[Page-level text extractions]
Segment Open

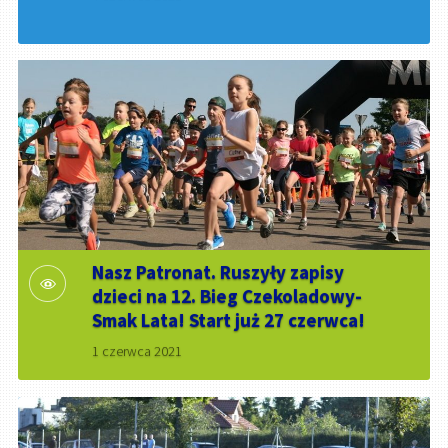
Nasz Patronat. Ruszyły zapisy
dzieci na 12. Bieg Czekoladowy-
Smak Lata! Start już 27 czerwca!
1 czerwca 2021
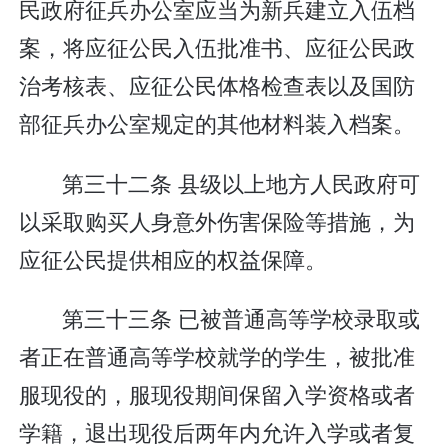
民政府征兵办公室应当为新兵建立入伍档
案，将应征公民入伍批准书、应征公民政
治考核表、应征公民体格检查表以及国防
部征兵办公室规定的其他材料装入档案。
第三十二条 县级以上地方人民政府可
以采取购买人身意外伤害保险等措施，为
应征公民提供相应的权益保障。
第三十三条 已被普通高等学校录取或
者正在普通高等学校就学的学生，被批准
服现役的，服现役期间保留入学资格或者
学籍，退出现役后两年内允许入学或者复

Segment Closed
Segment Open

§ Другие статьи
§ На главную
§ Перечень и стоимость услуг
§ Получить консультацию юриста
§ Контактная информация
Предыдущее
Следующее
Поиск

Segment Closed

Return a word-for-word copy of the lines above from the one holding "治考核表、应征公民体格检查表以及国防" through the one holding "学籍，退出现役后两年内允许入学或者复", with both of them included and nothing besides.

### Solution for this problem
治考核表、应征公民体格检查表以及国防
部征兵办公室规定的其他材料装入档案。
第三十二条 县级以上地方人民政府可
以采取购买人身意外伤害保险等措施，为
应征公民提供相应的权益保障。
第三十三条 已被普通高等学校录取或
者正在普通高等学校就学的学生，被批准
服现役的，服现役期间保留入学资格或者
学籍，退出现役后两年内允许入学或者复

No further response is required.